Infinitely many $n$ such that $n, n+1, n+2$ are each the sum of two perfect squares.

n = 0 is a trivial solution as 0 = $0^2 + 0^2, 1 = 1^2 + 0^2, 2 = 1^2 + 1^2$. Consider the pell equation $x^2 - 2y^2 = 1$, which has infinitely many solutions. Take $n = x^2 -1$. This implies $ n = y^2 + y^2$, $n+1 = x^2 + 0^2$ and $n+2 = x^2 + 1^2$.

One such infinite family is $$(2a^2 + 1)^2 - 1, (2a^2 + 1)^2 + 0^2, (2a^2 + 1)^2 + 1^2$$ for all integer $a$. This works because $$(2a^2 + 1)^2 - 1 = 4a^4 + 4a^2 = (2a^2)^2 + (2a)^2.$$

If we can find $y$ such that $y^2-1$ is a sum of two squares, say $y^2- 1 = a^2+b^2$, then take $n = y^2-1$ and we'll have $n = y^2-1 = a^2+b^2$, $n+1 = y^2-1 +1 = y^2 +0$, $n+2 = y^2 + 1$. So, we want to show the existence of infinitely many $y$ such that $y^2-1$ is a sum of two squares.

Look at $3^{2^k}$ for integers $k \geq 1$. For $k = 1$, $3^2 - 1= 8 = 2^2 + 2^2$.

Now, $3^{2^2} -1 = 3^4 -1 = (3^2-1)(3^2+1) = (2^2 +2^2)(3^2+1^2) $

Note the identity $(p^2+q^2)(c^2+d^2) = (pc+qd)^2 + (pd-qc)^2$. So we know that the product of two sums of two squares is again a sum of two squares.

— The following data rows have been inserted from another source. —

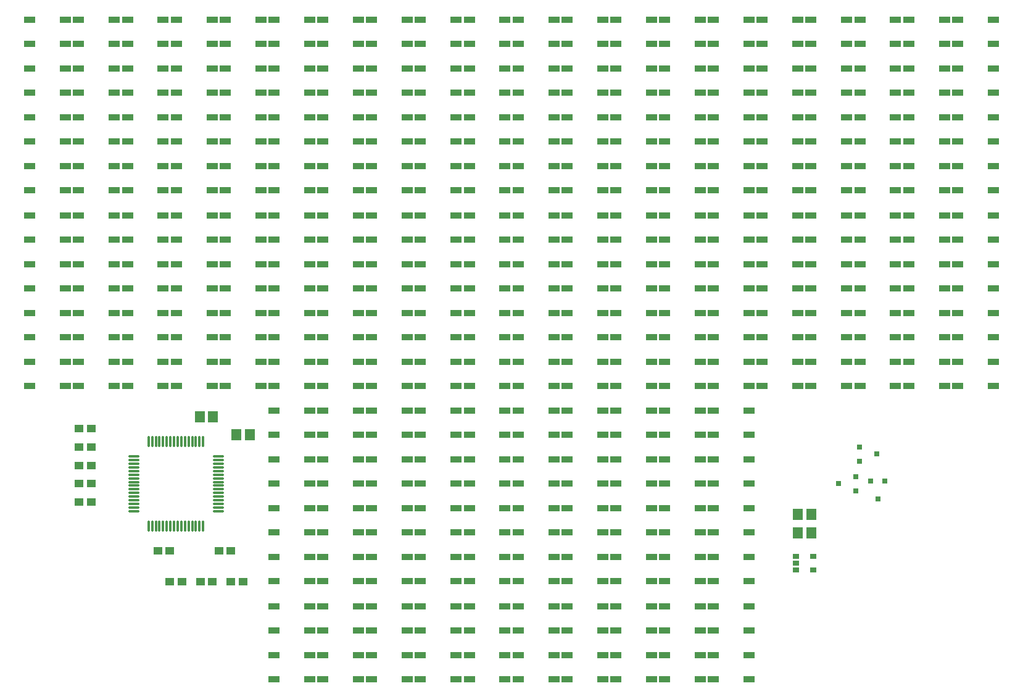
<source format=gtp>
G04*
G04 #@! TF.GenerationSoftware,Altium Limited,Altium Designer,20.1.14 (287)*
G04*
G04 Layer_Color=8421504*
%FSLAX25Y25*%
%MOIN*%
G70*
G04*
G04 #@! TF.SameCoordinates,FB09635C-FFB3-414F-8314-2C795C5734A7*
G04*
G04*
G04 #@! TF.FilePolarity,Positive*
G04*
G01*
G75*
%ADD14R,0.03543X0.02559*%
%ADD15R,0.05906X0.03543*%
%ADD16R,0.04528X0.03937*%
%ADD17O,0.06299X0.01378*%
%ADD18O,0.01378X0.06299*%
%ADD19R,0.05709X0.06102*%
%ADD20R,0.05118X0.04134*%
%ADD21R,0.03150X0.03150*%
%ADD22R,0.03150X0.03150*%
D14*
X423917Y79577D02*
D03*
Y75837D02*
D03*
Y72097D02*
D03*
X433366D02*
D03*
Y79577D02*
D03*
D15*
X379429Y26280D02*
D03*
Y13287D02*
D03*
X398721D02*
D03*
Y26280D02*
D03*
X353051D02*
D03*
Y13287D02*
D03*
X372342D02*
D03*
Y26280D02*
D03*
X326673D02*
D03*
Y13287D02*
D03*
X345965D02*
D03*
Y26280D02*
D03*
X300295D02*
D03*
Y13287D02*
D03*
X319587D02*
D03*
Y26280D02*
D03*
X273917D02*
D03*
Y13287D02*
D03*
X293209D02*
D03*
Y26280D02*
D03*
X247539D02*
D03*
Y13287D02*
D03*
X266831D02*
D03*
Y26280D02*
D03*
X221161D02*
D03*
Y13287D02*
D03*
X240453D02*
D03*
Y26280D02*
D03*
X194783D02*
D03*
Y13287D02*
D03*
X214075D02*
D03*
Y26280D02*
D03*
X168405D02*
D03*
Y13287D02*
D03*
X187697D02*
D03*
Y26280D02*
D03*
X142028D02*
D03*
Y13287D02*
D03*
X161319D02*
D03*
Y26280D02*
D03*
X379429Y52658D02*
D03*
Y39665D02*
D03*
X398721D02*
D03*
Y52658D02*
D03*
X353051D02*
D03*
Y39665D02*
D03*
X372342D02*
D03*
Y52658D02*
D03*
X326673D02*
D03*
Y39665D02*
D03*
X345965D02*
D03*
Y52658D02*
D03*
X300295D02*
D03*
Y39665D02*
D03*
X319587D02*
D03*
Y52658D02*
D03*
X273917D02*
D03*
Y39665D02*
D03*
X293209D02*
D03*
Y52658D02*
D03*
X247539D02*
D03*
Y39665D02*
D03*
X266831D02*
D03*
Y52658D02*
D03*
X221161D02*
D03*
Y39665D02*
D03*
X240453D02*
D03*
Y52658D02*
D03*
X194783D02*
D03*
Y39665D02*
D03*
X214075D02*
D03*
Y52658D02*
D03*
X168405D02*
D03*
Y39665D02*
D03*
X187697D02*
D03*
Y52658D02*
D03*
X142028D02*
D03*
Y39665D02*
D03*
X161319D02*
D03*
Y52658D02*
D03*
X379429Y79035D02*
D03*
Y66043D02*
D03*
X398721D02*
D03*
Y79035D02*
D03*
X353051D02*
D03*
Y66043D02*
D03*
X372342D02*
D03*
Y79035D02*
D03*
X326673D02*
D03*
Y66043D02*
D03*
X345965D02*
D03*
Y79035D02*
D03*
X300295D02*
D03*
Y66043D02*
D03*
X319587D02*
D03*
Y79035D02*
D03*
X273917D02*
D03*
Y66043D02*
D03*
X293209D02*
D03*
Y79035D02*
D03*
X247539D02*
D03*
Y66043D02*
D03*
X266831D02*
D03*
Y79035D02*
D03*
X221161D02*
D03*
Y66043D02*
D03*
X240453D02*
D03*
Y79035D02*
D03*
X194783D02*
D03*
Y66043D02*
D03*
X214075D02*
D03*
Y79035D02*
D03*
X168405D02*
D03*
Y66043D02*
D03*
X187697D02*
D03*
Y79035D02*
D03*
X142028D02*
D03*
Y66043D02*
D03*
X161319D02*
D03*
Y79035D02*
D03*
X379429Y105413D02*
D03*
Y92421D02*
D03*
X398721D02*
D03*
Y105413D02*
D03*
X353051D02*
D03*
Y92421D02*
D03*
X372342D02*
D03*
Y105413D02*
D03*
X326673D02*
D03*
Y92421D02*
D03*
X345965D02*
D03*
Y105413D02*
D03*
X300295D02*
D03*
Y92421D02*
D03*
X319587D02*
D03*
Y105413D02*
D03*
X273917D02*
D03*
Y92421D02*
D03*
X293209D02*
D03*
Y105413D02*
D03*
X247539D02*
D03*
Y92421D02*
D03*
X266831D02*
D03*
Y105413D02*
D03*
X221161D02*
D03*
Y92421D02*
D03*
X240453D02*
D03*
Y105413D02*
D03*
X194783D02*
D03*
Y92421D02*
D03*
X214075D02*
D03*
Y105413D02*
D03*
X168405D02*
D03*
Y92421D02*
D03*
X187697D02*
D03*
Y105413D02*
D03*
X142028D02*
D03*
Y92421D02*
D03*
X161319D02*
D03*
Y105413D02*
D03*
X379429Y131791D02*
D03*
Y118799D02*
D03*
X398721D02*
D03*
Y131791D02*
D03*
X353051D02*
D03*
Y118799D02*
D03*
X372342D02*
D03*
Y131791D02*
D03*
X326673D02*
D03*
Y118799D02*
D03*
X345965D02*
D03*
Y131791D02*
D03*
X300295D02*
D03*
Y118799D02*
D03*
X319587D02*
D03*
Y131791D02*
D03*
X273917D02*
D03*
Y118799D02*
D03*
X293209D02*
D03*
Y131791D02*
D03*
X247539D02*
D03*
Y118799D02*
D03*
X266831D02*
D03*
Y131791D02*
D03*
X221161D02*
D03*
Y118799D02*
D03*
X240453D02*
D03*
Y131791D02*
D03*
X194783D02*
D03*
Y118799D02*
D03*
X214075D02*
D03*
Y131791D02*
D03*
X168405D02*
D03*
Y118799D02*
D03*
X187697D02*
D03*
Y131791D02*
D03*
X142028D02*
D03*
Y118799D02*
D03*
X161319D02*
D03*
Y131791D02*
D03*
X379429Y158169D02*
D03*
Y145177D02*
D03*
X398721D02*
D03*
Y158169D02*
D03*
X353051D02*
D03*
Y145177D02*
D03*
X372342D02*
D03*
Y158169D02*
D03*
X326673D02*
D03*
Y145177D02*
D03*
X345965D02*
D03*
Y158169D02*
D03*
X300295D02*
D03*
Y145177D02*
D03*
X319587D02*
D03*
Y158169D02*
D03*
X273917D02*
D03*
Y145177D02*
D03*
X293209D02*
D03*
Y158169D02*
D03*
X247539D02*
D03*
Y145177D02*
D03*
X266831D02*
D03*
Y158169D02*
D03*
X221161D02*
D03*
Y145177D02*
D03*
X240453D02*
D03*
Y158169D02*
D03*
X194783D02*
D03*
Y145177D02*
D03*
X214075D02*
D03*
Y158169D02*
D03*
X168405D02*
D03*
Y145177D02*
D03*
X187697D02*
D03*
Y158169D02*
D03*
X142028D02*
D03*
Y145177D02*
D03*
X161319D02*
D03*
Y158169D02*
D03*
X511319Y184547D02*
D03*
Y171555D02*
D03*
X530610D02*
D03*
Y184547D02*
D03*
X484941D02*
D03*
Y171555D02*
D03*
X504232D02*
D03*
Y184547D02*
D03*
X458563D02*
D03*
Y171555D02*
D03*
X477854D02*
D03*
Y184547D02*
D03*
X432185D02*
D03*
Y171555D02*
D03*
X451476D02*
D03*
Y184547D02*
D03*
X405807D02*
D03*
Y171555D02*
D03*
X425098D02*
D03*
Y184547D02*
D03*
X379429D02*
D03*
Y171555D02*
D03*
X398721D02*
D03*
Y184547D02*
D03*
X353051D02*
D03*
Y171555D02*
D03*
X372342D02*
D03*
Y184547D02*
D03*
X326673D02*
D03*
Y171555D02*
D03*
X345965D02*
D03*
Y184547D02*
D03*
X300295D02*
D03*
Y171555D02*
D03*
X319587D02*
D03*
Y184547D02*
D03*
X273917D02*
D03*
Y171555D02*
D03*
X293209D02*
D03*
Y184547D02*
D03*
X247539D02*
D03*
Y171555D02*
D03*
X266831D02*
D03*
Y184547D02*
D03*
X221161D02*
D03*
Y171555D02*
D03*
X240453D02*
D03*
Y184547D02*
D03*
X194783D02*
D03*
Y171555D02*
D03*
X214075D02*
D03*
Y184547D02*
D03*
X168405D02*
D03*
Y171555D02*
D03*
X187697D02*
D03*
Y184547D02*
D03*
X142028D02*
D03*
Y171555D02*
D03*
X161319D02*
D03*
Y184547D02*
D03*
X115650D02*
D03*
Y171555D02*
D03*
X134941D02*
D03*
Y184547D02*
D03*
X89272D02*
D03*
Y171555D02*
D03*
X108563D02*
D03*
Y184547D02*
D03*
X62894D02*
D03*
Y171555D02*
D03*
X82185D02*
D03*
Y184547D02*
D03*
X36516D02*
D03*
Y171555D02*
D03*
X55807D02*
D03*
Y184547D02*
D03*
X10138D02*
D03*
Y171555D02*
D03*
X29429D02*
D03*
Y184547D02*
D03*
X511319Y210925D02*
D03*
Y197933D02*
D03*
X530610D02*
D03*
Y210925D02*
D03*
X484941D02*
D03*
Y197933D02*
D03*
X504232D02*
D03*
Y210925D02*
D03*
X458563D02*
D03*
Y197933D02*
D03*
X477854D02*
D03*
Y210925D02*
D03*
X432185D02*
D03*
Y197933D02*
D03*
X451476D02*
D03*
Y210925D02*
D03*
X405807D02*
D03*
Y197933D02*
D03*
X425098D02*
D03*
Y210925D02*
D03*
X379429D02*
D03*
Y197933D02*
D03*
X398721D02*
D03*
Y210925D02*
D03*
X353051D02*
D03*
Y197933D02*
D03*
X372342D02*
D03*
Y210925D02*
D03*
X326673D02*
D03*
Y197933D02*
D03*
X345965D02*
D03*
Y210925D02*
D03*
X300295D02*
D03*
Y197933D02*
D03*
X319587D02*
D03*
Y210925D02*
D03*
X273917D02*
D03*
Y197933D02*
D03*
X293209D02*
D03*
Y210925D02*
D03*
X247539D02*
D03*
Y197933D02*
D03*
X266831D02*
D03*
Y210925D02*
D03*
X221161D02*
D03*
Y197933D02*
D03*
X240453D02*
D03*
Y210925D02*
D03*
X194783D02*
D03*
Y197933D02*
D03*
X214075D02*
D03*
Y210925D02*
D03*
X168405D02*
D03*
Y197933D02*
D03*
X187697D02*
D03*
Y210925D02*
D03*
X142028D02*
D03*
Y197933D02*
D03*
X161319D02*
D03*
Y210925D02*
D03*
X115650D02*
D03*
Y197933D02*
D03*
X134941D02*
D03*
Y210925D02*
D03*
X89272D02*
D03*
Y197933D02*
D03*
X108563D02*
D03*
Y210925D02*
D03*
X62894D02*
D03*
Y197933D02*
D03*
X82185D02*
D03*
Y210925D02*
D03*
X36516D02*
D03*
Y197933D02*
D03*
X55807D02*
D03*
Y210925D02*
D03*
X10138D02*
D03*
Y197933D02*
D03*
X29429D02*
D03*
Y210925D02*
D03*
X511319Y237303D02*
D03*
Y224311D02*
D03*
X530610D02*
D03*
Y237303D02*
D03*
X484941D02*
D03*
Y224311D02*
D03*
X504232D02*
D03*
Y237303D02*
D03*
X458563D02*
D03*
Y224311D02*
D03*
X477854D02*
D03*
Y237303D02*
D03*
X432185D02*
D03*
Y224311D02*
D03*
X451476D02*
D03*
Y237303D02*
D03*
X405807D02*
D03*
Y224311D02*
D03*
X425098D02*
D03*
Y237303D02*
D03*
X379429D02*
D03*
Y224311D02*
D03*
X398721D02*
D03*
Y237303D02*
D03*
X353051D02*
D03*
Y224311D02*
D03*
X372342D02*
D03*
Y237303D02*
D03*
X326673D02*
D03*
Y224311D02*
D03*
X345965D02*
D03*
Y237303D02*
D03*
X300295D02*
D03*
Y224311D02*
D03*
X319587D02*
D03*
Y237303D02*
D03*
X273917D02*
D03*
Y224311D02*
D03*
X293209D02*
D03*
Y237303D02*
D03*
X247539D02*
D03*
Y224311D02*
D03*
X266831D02*
D03*
Y237303D02*
D03*
X221161D02*
D03*
Y224311D02*
D03*
X240453D02*
D03*
Y237303D02*
D03*
X194783D02*
D03*
Y224311D02*
D03*
X214075D02*
D03*
Y237303D02*
D03*
X168405D02*
D03*
Y224311D02*
D03*
X187697D02*
D03*
Y237303D02*
D03*
X142028D02*
D03*
Y224311D02*
D03*
X161319D02*
D03*
Y237303D02*
D03*
X115650D02*
D03*
Y224311D02*
D03*
X134941D02*
D03*
Y237303D02*
D03*
X89272D02*
D03*
Y224311D02*
D03*
X108563D02*
D03*
Y237303D02*
D03*
X62894D02*
D03*
Y224311D02*
D03*
X82185D02*
D03*
Y237303D02*
D03*
X36516D02*
D03*
Y224311D02*
D03*
X55807D02*
D03*
Y237303D02*
D03*
X10138D02*
D03*
Y224311D02*
D03*
X29429D02*
D03*
Y237303D02*
D03*
X511319Y263681D02*
D03*
Y250689D02*
D03*
X530610D02*
D03*
Y263681D02*
D03*
X484941D02*
D03*
Y250689D02*
D03*
X504232D02*
D03*
Y263681D02*
D03*
X458563D02*
D03*
Y250689D02*
D03*
X477854D02*
D03*
Y263681D02*
D03*
X432185D02*
D03*
Y250689D02*
D03*
X451476D02*
D03*
Y263681D02*
D03*
X405807D02*
D03*
Y250689D02*
D03*
X425098D02*
D03*
Y263681D02*
D03*
X379429D02*
D03*
Y250689D02*
D03*
X398721D02*
D03*
Y263681D02*
D03*
X353051D02*
D03*
Y250689D02*
D03*
X372342D02*
D03*
Y263681D02*
D03*
X326673D02*
D03*
Y250689D02*
D03*
X345965D02*
D03*
Y263681D02*
D03*
X300295D02*
D03*
Y250689D02*
D03*
X319587D02*
D03*
Y263681D02*
D03*
X273917D02*
D03*
Y250689D02*
D03*
X293209D02*
D03*
Y263681D02*
D03*
X247539D02*
D03*
Y250689D02*
D03*
X266831D02*
D03*
Y263681D02*
D03*
X221161D02*
D03*
Y250689D02*
D03*
X240453D02*
D03*
Y263681D02*
D03*
X194783D02*
D03*
Y250689D02*
D03*
X214075D02*
D03*
Y263681D02*
D03*
X168405D02*
D03*
Y250689D02*
D03*
X187697D02*
D03*
Y263681D02*
D03*
X142028D02*
D03*
Y250689D02*
D03*
X161319D02*
D03*
Y263681D02*
D03*
X115650D02*
D03*
Y250689D02*
D03*
X134941D02*
D03*
Y263681D02*
D03*
X89272D02*
D03*
Y250689D02*
D03*
X108563D02*
D03*
Y263681D02*
D03*
X62894D02*
D03*
Y250689D02*
D03*
X82185D02*
D03*
Y263681D02*
D03*
X36516D02*
D03*
Y250689D02*
D03*
X55807D02*
D03*
Y263681D02*
D03*
X10138D02*
D03*
Y250689D02*
D03*
X29429D02*
D03*
Y263681D02*
D03*
X511319Y290059D02*
D03*
Y277067D02*
D03*
X530610D02*
D03*
Y290059D02*
D03*
X484941D02*
D03*
Y277067D02*
D03*
X504232D02*
D03*
Y290059D02*
D03*
X458563D02*
D03*
Y277067D02*
D03*
X477854D02*
D03*
Y290059D02*
D03*
X432185D02*
D03*
Y277067D02*
D03*
X451476D02*
D03*
Y290059D02*
D03*
X405807D02*
D03*
Y277067D02*
D03*
X425098D02*
D03*
Y290059D02*
D03*
X379429D02*
D03*
Y277067D02*
D03*
X398721D02*
D03*
Y290059D02*
D03*
X353051D02*
D03*
Y277067D02*
D03*
X372342D02*
D03*
Y290059D02*
D03*
X326673D02*
D03*
Y277067D02*
D03*
X345965D02*
D03*
Y290059D02*
D03*
X300295D02*
D03*
Y277067D02*
D03*
X319587D02*
D03*
Y290059D02*
D03*
X273917D02*
D03*
Y277067D02*
D03*
X293209D02*
D03*
Y290059D02*
D03*
X247539D02*
D03*
Y277067D02*
D03*
X266831D02*
D03*
Y290059D02*
D03*
X221161D02*
D03*
Y277067D02*
D03*
X240453D02*
D03*
Y290059D02*
D03*
X194783D02*
D03*
Y277067D02*
D03*
X214075D02*
D03*
Y290059D02*
D03*
X168405D02*
D03*
Y277067D02*
D03*
X187697D02*
D03*
Y290059D02*
D03*
X142028D02*
D03*
Y277067D02*
D03*
X161319D02*
D03*
Y290059D02*
D03*
X115650D02*
D03*
Y277067D02*
D03*
X134941D02*
D03*
Y290059D02*
D03*
X89272D02*
D03*
Y277067D02*
D03*
X108563D02*
D03*
Y290059D02*
D03*
X62894D02*
D03*
Y277067D02*
D03*
X82185D02*
D03*
Y290059D02*
D03*
X36516D02*
D03*
Y277067D02*
D03*
X55807D02*
D03*
Y290059D02*
D03*
X10138D02*
D03*
Y277067D02*
D03*
X29429D02*
D03*
Y290059D02*
D03*
X511319Y316437D02*
D03*
Y303445D02*
D03*
X530610D02*
D03*
Y316437D02*
D03*
X484941D02*
D03*
Y303445D02*
D03*
X504232D02*
D03*
Y316437D02*
D03*
X458563D02*
D03*
Y303445D02*
D03*
X477854D02*
D03*
Y316437D02*
D03*
X432185D02*
D03*
Y303445D02*
D03*
X451476D02*
D03*
Y316437D02*
D03*
X405807D02*
D03*
Y303445D02*
D03*
X425098D02*
D03*
Y316437D02*
D03*
X379429D02*
D03*
Y303445D02*
D03*
X398721D02*
D03*
Y316437D02*
D03*
X353051D02*
D03*
Y303445D02*
D03*
X372342D02*
D03*
Y316437D02*
D03*
X326673D02*
D03*
Y303445D02*
D03*
X345965D02*
D03*
Y316437D02*
D03*
X300295D02*
D03*
Y303445D02*
D03*
X319587D02*
D03*
Y316437D02*
D03*
X273917D02*
D03*
Y303445D02*
D03*
X293209D02*
D03*
Y316437D02*
D03*
X247539D02*
D03*
Y303445D02*
D03*
X266831D02*
D03*
Y316437D02*
D03*
X221161D02*
D03*
Y303445D02*
D03*
X240453D02*
D03*
Y316437D02*
D03*
X194783D02*
D03*
Y303445D02*
D03*
X214075D02*
D03*
Y316437D02*
D03*
X168405D02*
D03*
Y303445D02*
D03*
X187697D02*
D03*
Y316437D02*
D03*
X142028D02*
D03*
Y303445D02*
D03*
X161319D02*
D03*
Y316437D02*
D03*
X115650D02*
D03*
Y303445D02*
D03*
X134941D02*
D03*
Y316437D02*
D03*
X89272D02*
D03*
Y303445D02*
D03*
X108563D02*
D03*
Y316437D02*
D03*
X62894D02*
D03*
Y303445D02*
D03*
X82185D02*
D03*
Y316437D02*
D03*
X36516D02*
D03*
Y303445D02*
D03*
X55807D02*
D03*
Y316437D02*
D03*
X10138D02*
D03*
Y303445D02*
D03*
X29429D02*
D03*
Y316437D02*
D03*
X511319Y342815D02*
D03*
Y329823D02*
D03*
X530610D02*
D03*
Y342815D02*
D03*
X484941D02*
D03*
Y329823D02*
D03*
X504232D02*
D03*
Y342815D02*
D03*
X458563D02*
D03*
Y329823D02*
D03*
X477854D02*
D03*
Y342815D02*
D03*
X432185D02*
D03*
Y329823D02*
D03*
X451476D02*
D03*
Y342815D02*
D03*
X405807D02*
D03*
Y329823D02*
D03*
X425098D02*
D03*
Y342815D02*
D03*
X379429D02*
D03*
Y329823D02*
D03*
X398721D02*
D03*
Y342815D02*
D03*
X353051D02*
D03*
Y329823D02*
D03*
X372342D02*
D03*
Y342815D02*
D03*
X326673D02*
D03*
Y329823D02*
D03*
X345965D02*
D03*
Y342815D02*
D03*
X300295D02*
D03*
Y329823D02*
D03*
X319587D02*
D03*
Y342815D02*
D03*
X273917D02*
D03*
Y329823D02*
D03*
X293209D02*
D03*
Y342815D02*
D03*
X247539D02*
D03*
Y329823D02*
D03*
X266831D02*
D03*
Y342815D02*
D03*
X221161D02*
D03*
Y329823D02*
D03*
X240453D02*
D03*
Y342815D02*
D03*
X194783D02*
D03*
Y329823D02*
D03*
X214075D02*
D03*
Y342815D02*
D03*
X168405D02*
D03*
Y329823D02*
D03*
X187697D02*
D03*
Y342815D02*
D03*
X142028D02*
D03*
Y329823D02*
D03*
X161319D02*
D03*
Y342815D02*
D03*
X115650D02*
D03*
Y329823D02*
D03*
X134941D02*
D03*
Y342815D02*
D03*
X89272D02*
D03*
Y329823D02*
D03*
X108563D02*
D03*
Y342815D02*
D03*
X62894D02*
D03*
Y329823D02*
D03*
X82185D02*
D03*
Y342815D02*
D03*
X36516D02*
D03*
Y329823D02*
D03*
X55807D02*
D03*
Y342815D02*
D03*
X10138D02*
D03*
Y329823D02*
D03*
X29429D02*
D03*
Y342815D02*
D03*
X511319Y369193D02*
D03*
Y356201D02*
D03*
X530610D02*
D03*
Y369193D02*
D03*
X484941D02*
D03*
Y356201D02*
D03*
X504232D02*
D03*
Y369193D02*
D03*
X458563D02*
D03*
Y356201D02*
D03*
X477854D02*
D03*
Y369193D02*
D03*
X432185D02*
D03*
Y356201D02*
D03*
X451476D02*
D03*
Y369193D02*
D03*
X405807D02*
D03*
Y356201D02*
D03*
X425098D02*
D03*
Y369193D02*
D03*
X379429D02*
D03*
Y356201D02*
D03*
X398721D02*
D03*
Y369193D02*
D03*
X353051D02*
D03*
Y356201D02*
D03*
X372342D02*
D03*
Y369193D02*
D03*
X326673D02*
D03*
Y356201D02*
D03*
X345965D02*
D03*
Y369193D02*
D03*
X300295D02*
D03*
Y356201D02*
D03*
X319587D02*
D03*
Y369193D02*
D03*
X273917D02*
D03*
Y356201D02*
D03*
X293209D02*
D03*
Y369193D02*
D03*
X247539D02*
D03*
Y356201D02*
D03*
X266831D02*
D03*
Y369193D02*
D03*
X221161D02*
D03*
Y356201D02*
D03*
X240453D02*
D03*
Y369193D02*
D03*
X194783D02*
D03*
Y356201D02*
D03*
X214075D02*
D03*
Y369193D02*
D03*
X168405D02*
D03*
Y356201D02*
D03*
X187697D02*
D03*
Y369193D02*
D03*
X142028D02*
D03*
Y356201D02*
D03*
X161319D02*
D03*
Y369193D02*
D03*
X115650D02*
D03*
Y356201D02*
D03*
X134941D02*
D03*
Y369193D02*
D03*
X89272D02*
D03*
Y356201D02*
D03*
X108563D02*
D03*
Y369193D02*
D03*
X62894D02*
D03*
Y356201D02*
D03*
X82185D02*
D03*
Y369193D02*
D03*
X36516D02*
D03*
Y356201D02*
D03*
X55807D02*
D03*
Y369193D02*
D03*
X10138D02*
D03*
Y356201D02*
D03*
X29429D02*
D03*
Y369193D02*
D03*
D16*
X43315Y128593D02*
D03*
X36819D02*
D03*
X43315Y148376D02*
D03*
X36819D02*
D03*
X43315Y138484D02*
D03*
X36819D02*
D03*
X43315Y108809D02*
D03*
X36819D02*
D03*
X43315Y118701D02*
D03*
X36819D02*
D03*
X118799Y65945D02*
D03*
X125295D02*
D03*
X102264D02*
D03*
X108760D02*
D03*
X85778D02*
D03*
X92274D02*
D03*
D17*
X66191Y133465D02*
D03*
Y131496D02*
D03*
Y129528D02*
D03*
Y127559D02*
D03*
Y125591D02*
D03*
Y123622D02*
D03*
Y121653D02*
D03*
Y119685D02*
D03*
Y117717D02*
D03*
Y115748D02*
D03*
Y113779D02*
D03*
Y111811D02*
D03*
Y109843D02*
D03*
Y107874D02*
D03*
Y105905D02*
D03*
Y103937D02*
D03*
X111860D02*
D03*
Y105905D02*
D03*
Y107874D02*
D03*
Y109843D02*
D03*
Y111811D02*
D03*
Y113779D02*
D03*
Y115748D02*
D03*
Y117717D02*
D03*
Y119685D02*
D03*
Y121653D02*
D03*
Y123622D02*
D03*
Y125591D02*
D03*
Y127559D02*
D03*
Y129528D02*
D03*
Y131496D02*
D03*
Y133465D02*
D03*
D18*
X74262Y95866D02*
D03*
X76230D02*
D03*
X78199D02*
D03*
X80167D02*
D03*
X82136D02*
D03*
X84104D02*
D03*
X86073D02*
D03*
X88041D02*
D03*
X90010D02*
D03*
X91978D02*
D03*
X93947D02*
D03*
X95915D02*
D03*
X97884D02*
D03*
X99852D02*
D03*
X101821D02*
D03*
X103789D02*
D03*
Y141535D02*
D03*
X101821D02*
D03*
X99852D02*
D03*
X97884D02*
D03*
X95915D02*
D03*
X93947D02*
D03*
X91978D02*
D03*
X90010D02*
D03*
X88041D02*
D03*
X86073D02*
D03*
X84104D02*
D03*
X82136D02*
D03*
X80167D02*
D03*
X78199D02*
D03*
X76230D02*
D03*
X74262D02*
D03*
D19*
X101870Y154971D02*
D03*
X109153D02*
D03*
X121653Y145079D02*
D03*
X128937D02*
D03*
X432283Y102215D02*
D03*
X425000D02*
D03*
Y92323D02*
D03*
X432283D02*
D03*
D20*
X118701Y82431D02*
D03*
X112402D02*
D03*
X79282D02*
D03*
X85581D02*
D03*
D21*
X468209Y110679D02*
D03*
X464468Y120128D02*
D03*
X471949D02*
D03*
D22*
X446998Y118701D02*
D03*
X456447Y122441D02*
D03*
Y114961D02*
D03*
X467766Y134744D02*
D03*
X458317Y131004D02*
D03*
Y138484D02*
D03*
M02*

</source>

And hence, without explicitly calculating, we can say $3^{2^2}-1$ is a sum of two squares.

Now suppose for the sake of induction that $3^{2^k} - 1$ is a sum of two squares. Then $3^{2^{k+1}} -1 = (3^{2^k}-1)((3^{2^{k-1}})^2 +1^2)$. Thus from the induction hypothesis and our neat identity, $3^{2^{k+1}} -1$ is a sum of two squares.

So, for all integers $k \geq 1$, taking $y = 3^{2^k}$ and $n = y^2-1$gives us infinitely many integers satisfying the problem's requirement.